Wednesday, March 18, 2009

The Financial Crisis Explained

Contributed by "PK"

Kelly is the proprietor of an Irish bar in New York City . In order to increase sales, she decides to allow her loyal customers - most of whom are unemployed alcoholics - to drink now but pay later. She keeps track of the drinks consumed on a ledger (thereby granting the customers loans).

Word gets around and as a result increasing numbers of customers flood into Kelly's bar.

Taking advantage of her customers' freedom from immediate payment constraints, Kelly increases her prices for wine and beer, the most-consumed beverages. Her sales volume increases massively.

A young and dynamic customer service consultant at the local bank recognizes these customer debts as valuable future assets and increases Kelly's borrowing limit.

He sees no reason for undue concern because he has the promissory notes of Kelly's customers as collateral.

At the bank's corporate headquarters, expert bankers transform these customer assets into DRINKBONDS, ALKBONDS and PUKEBONDS.

These securities are then sold and traded on markets worldwide.
No one really understands what these abbreviations mean and how thesecurities are guaranteed.

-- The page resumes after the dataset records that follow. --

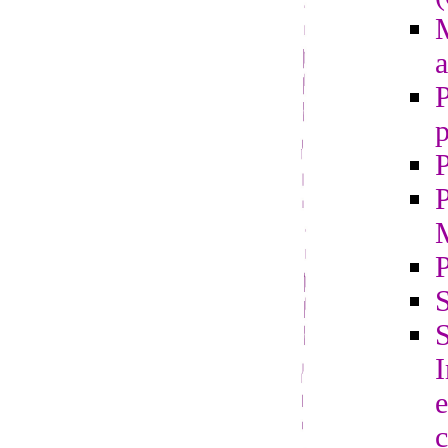
M
a
P
p
P
P
S
S
e
c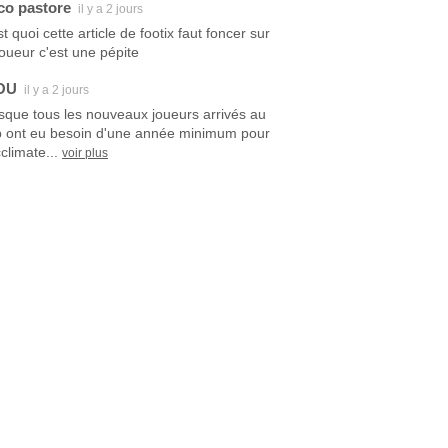
co pastore
il y a 2 jours
t quoi cette article de footix faut foncer sur
joueur c'est une pépite
OU
il y a 2 jours
sque tous les nouveaux joueurs arrivés au
b ont eu besoin d'une année minimum pour
climate...
voir plus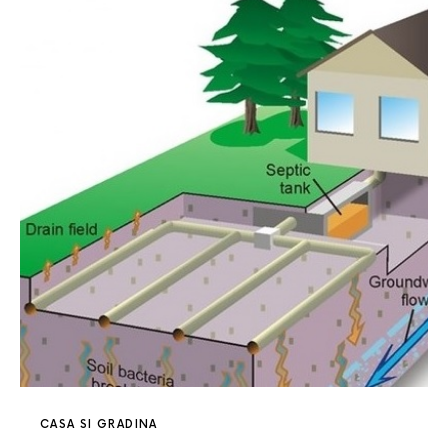
CASA SI GRADINA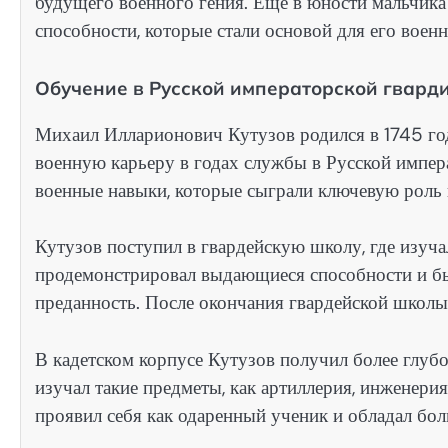
будущего военного гения. Еще в юности мальчика
способности, которые стали основой для его воен
Обучение в Русской императорской гвард
Михаил Илларионович Кутузов родился в 1745 год
военную карьеру в годах службы в Русской импер
военные навыки, которые сыграли ключевую роль 
Кутузов поступил в гвардейскую школу, где изуча
продемонстрировал выдающиеся способности и бы
преданность. После окончания гвардейской школы 
В кадетском корпусе Кутузов получил более глуб
изучал такие предметы, как артиллерия, инженери
проявил себя как одаренный ученик и обладал бо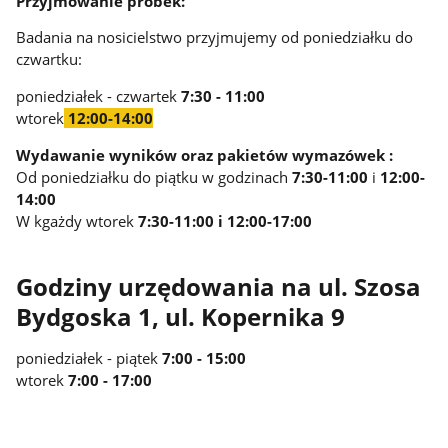
Przyjmowanie próbek:
Badania na nosicielstwo przyjmujemy od poniedziałku do
czwartku:
poniedziałek - czwartek
7:30 - 11:00
wtorek
12:00-14:00
Wydawanie wyników oraz pakietów wymazówek :
Od poniedziałku do piątku w godzinach
7:30-11:00
i
12:00-
14:00
W kgażdy wtorek
7:30-11:00 i 12:00-17:00
Godziny urzędowania na ul. Szosa
Bydgoska 1, ul. Kopernika 9
poniedziałek - piątek
7:00 - 15:00
wtorek
7:00 - 17:00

Nevertheless, as their prices continuously climb, securities become top-selling items.

One day, although the prices are still climbing, a risk manager of the bank, (subsequently fired for his realism), decided that the time has come to start demanding payment from Kelly for the debts incurred by the drinkers at her bar.

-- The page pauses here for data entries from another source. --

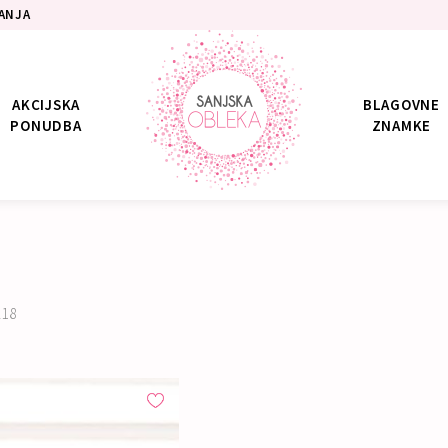
ANJA
AKCIJSKA
BLAGOVNE
PONUDBA
ZNAMKE
218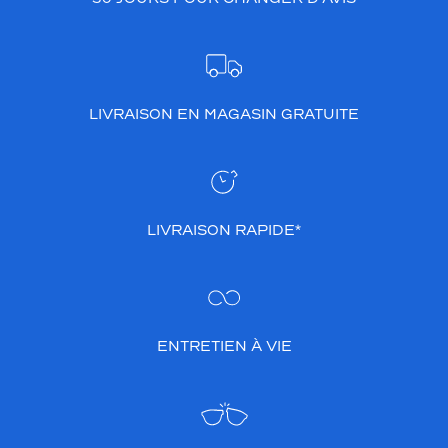
LIVRAISON EN MAGASIN GRATUITE
LIVRAISON RAPIDE*
ENTRETIEN À VIE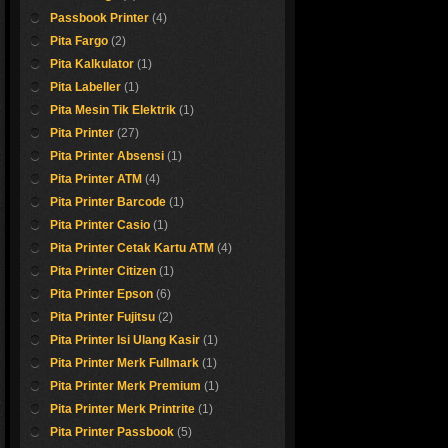
Roll Otani ukuran 
Passbook Printer
(4)
dan ukuran launny
38 mm
permintaan anda.
Roll Otani ukuran 
Pita Fargo
(2)
40 mm
Pita Kalkulator
(1)
Detail harga silahk
Roll Otani ukuran 
hubungi sales supp
47 mm
Pita Labeller
(1)
kami.....
Roll Otani ukuran 
Pita Mesin Tik Elektrik
(1)
65 mm
Pita Printer
(27)
Pita Printer Absensi
(1)
hermal 80x
Pita Printer ATM
(4)
Pita Printer Barcode
(1)
Kertas roll thermal M
Pita Printer Casio
(1)
Pita Printer Cetak Kartu ATM
(4)
Shop now !
Pita Printer Citizen
(1)
Pita Printer Epson
(6)
Pita Printer Fujitsu
(2)
Pita Printer Isi Ulang Kasir
(1)
Pita Printer Merk Fullmark
(1)
Pita Printer Merk Premium
(1)
Pita Printer Merk Printrite
(1)
Pita Printer Passbook
(5)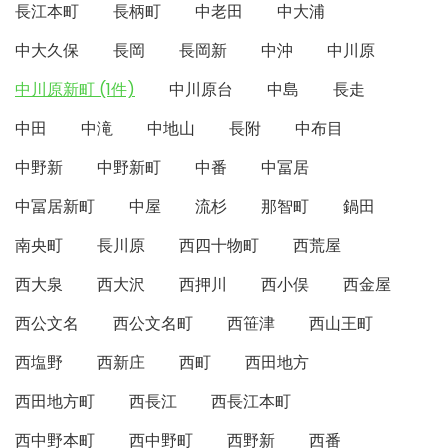
長江本町
長柄町
中老田
中大浦
中大久保
長岡
長岡新
中沖
中川原
中川原新町 (1件)
中川原台
中島
長走
中田
中滝
中地山
長附
中布目
中野新
中野新町
中番
中冨居
中冨居新町
中屋
流杉
那智町
鍋田
南央町
長川原
西四十物町
西荒屋
西大泉
西大沢
西押川
西小俣
西金屋
西公文名
西公文名町
西笹津
西山王町
西塩野
西新庄
西町
西田地方
西田地方町
西長江
西長江本町
西中野本町
西中野町
西野新
西番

Unfortunately Kelly's customers cannot pay back any of their debts to Kelly.

Kelly cannot fulfill her loan obligations to the bank and claims bankruptcy.

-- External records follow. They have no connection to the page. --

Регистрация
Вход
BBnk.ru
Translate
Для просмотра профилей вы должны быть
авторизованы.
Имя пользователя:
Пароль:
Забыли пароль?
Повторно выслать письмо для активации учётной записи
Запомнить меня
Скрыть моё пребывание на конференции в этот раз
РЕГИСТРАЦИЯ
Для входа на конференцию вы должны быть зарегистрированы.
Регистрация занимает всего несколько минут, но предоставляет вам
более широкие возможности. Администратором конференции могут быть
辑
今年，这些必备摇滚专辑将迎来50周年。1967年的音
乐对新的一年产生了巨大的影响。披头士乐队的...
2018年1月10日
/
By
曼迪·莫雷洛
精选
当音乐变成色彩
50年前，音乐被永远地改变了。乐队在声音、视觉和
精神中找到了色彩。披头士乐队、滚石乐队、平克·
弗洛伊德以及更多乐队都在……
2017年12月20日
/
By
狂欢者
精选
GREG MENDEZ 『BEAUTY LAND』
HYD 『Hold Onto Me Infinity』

DRINKBOND and ALKBOND drop in price by 95 %. PUKEBOND performs better, stabilizing in price after dropping by only 80%.

The suppliers of Kelly's bar, having granted her generous payment terms and also having invested in the securities are faced with a new and desperate situation. Her wine supplier claims bankruptcy and her beer supplier is taken over by a competitor.

The bank is saved by the Government following dramatic round-the-clock consultations by leaders from the governing political parties. They came up with a miraculous rescue plan that saved the bank.

The funds required for this massive rescue are obtained by levying a new income tax on all the non-drinkers.